▸ Stored data entries:
BEGIN

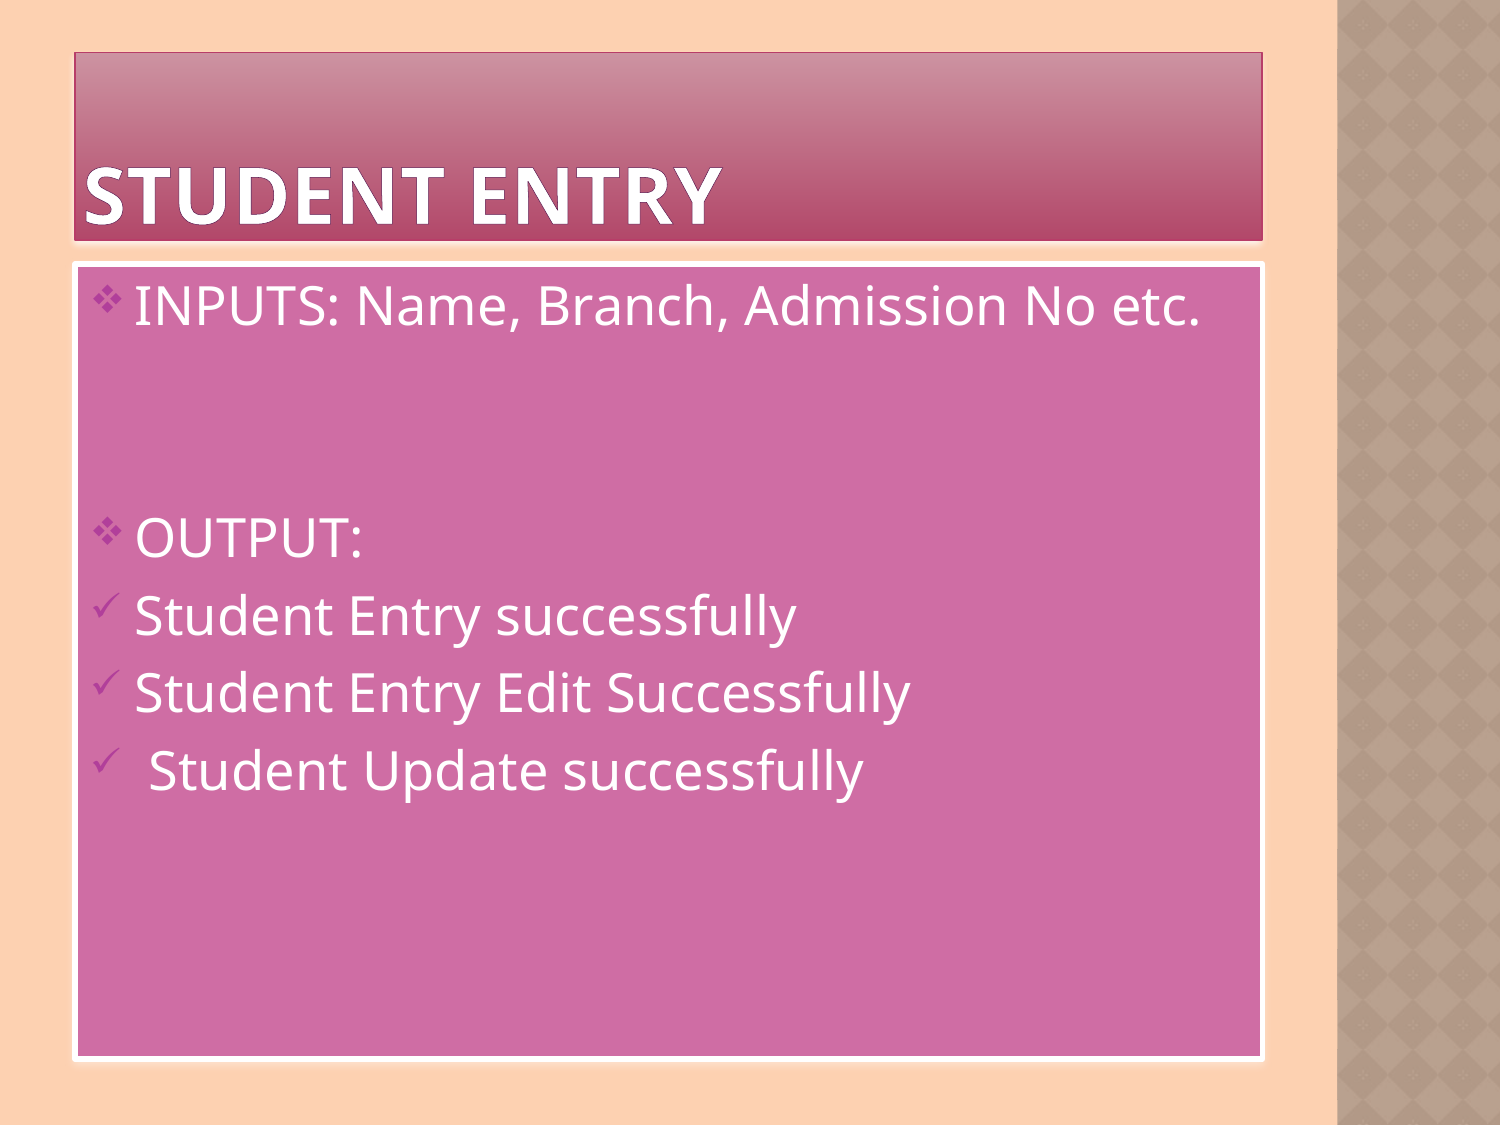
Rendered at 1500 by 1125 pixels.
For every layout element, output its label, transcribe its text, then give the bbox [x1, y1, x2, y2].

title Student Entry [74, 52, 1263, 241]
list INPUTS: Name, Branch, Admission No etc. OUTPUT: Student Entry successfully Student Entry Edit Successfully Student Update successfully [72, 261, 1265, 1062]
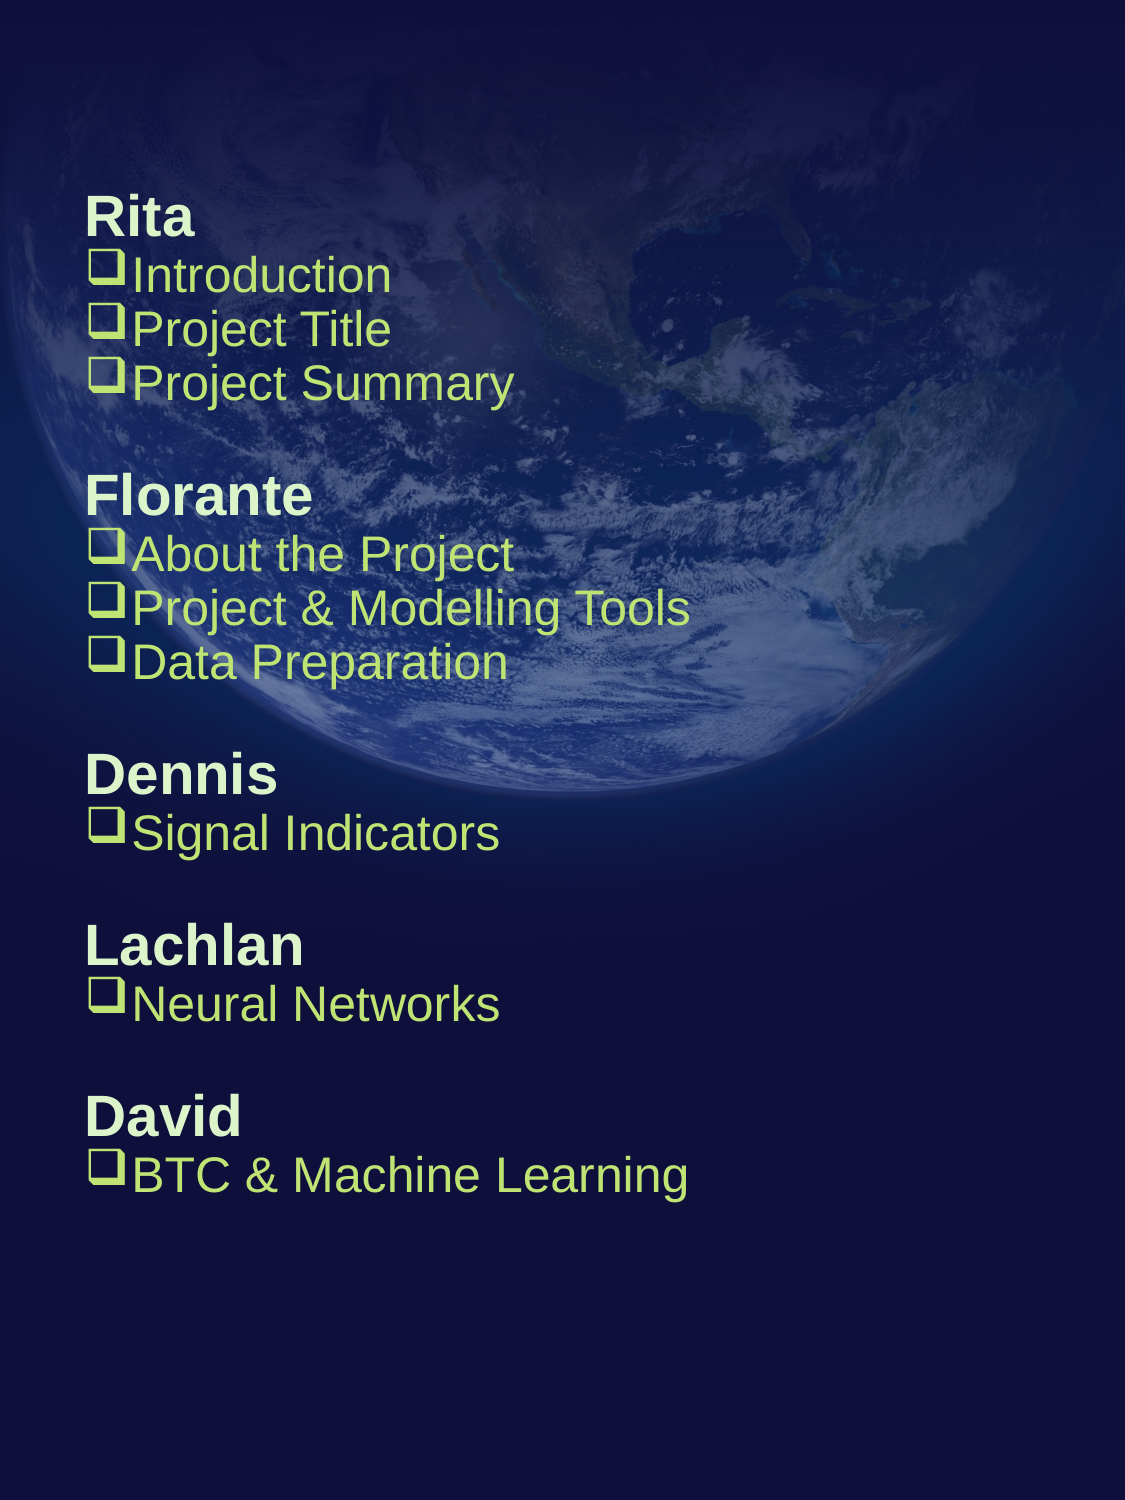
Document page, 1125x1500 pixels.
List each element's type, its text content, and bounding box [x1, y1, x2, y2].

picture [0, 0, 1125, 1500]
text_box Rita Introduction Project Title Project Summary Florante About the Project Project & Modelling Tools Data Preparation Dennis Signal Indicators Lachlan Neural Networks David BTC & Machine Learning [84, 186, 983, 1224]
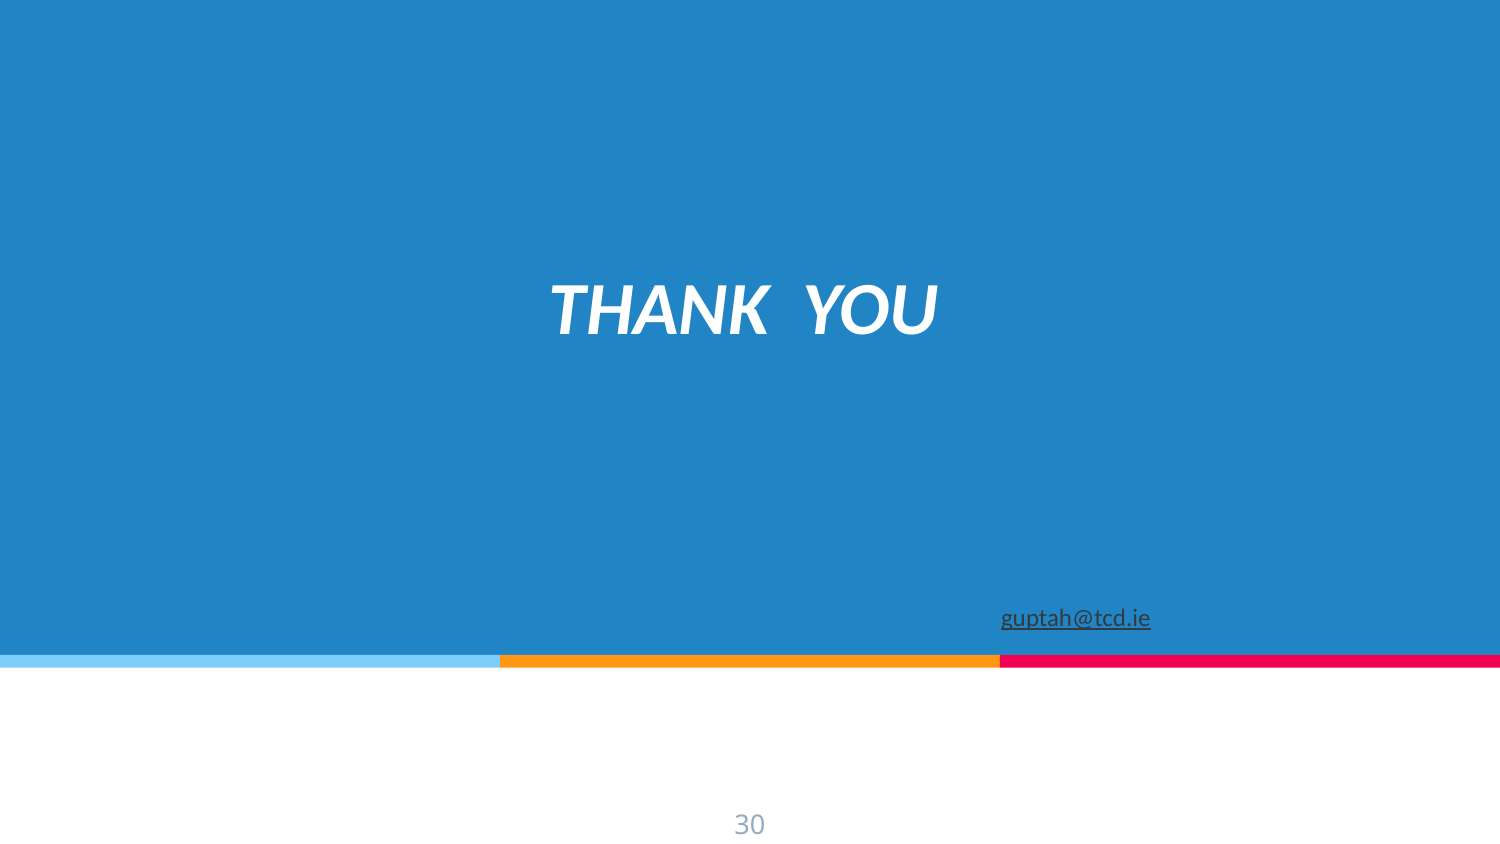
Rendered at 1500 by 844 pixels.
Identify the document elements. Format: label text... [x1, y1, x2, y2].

END

If a line in the records above contains the word "Rendered", copy it.

Rendered at 1500 by 1125 pixels.
Rendered at 1500 by 844 pixels.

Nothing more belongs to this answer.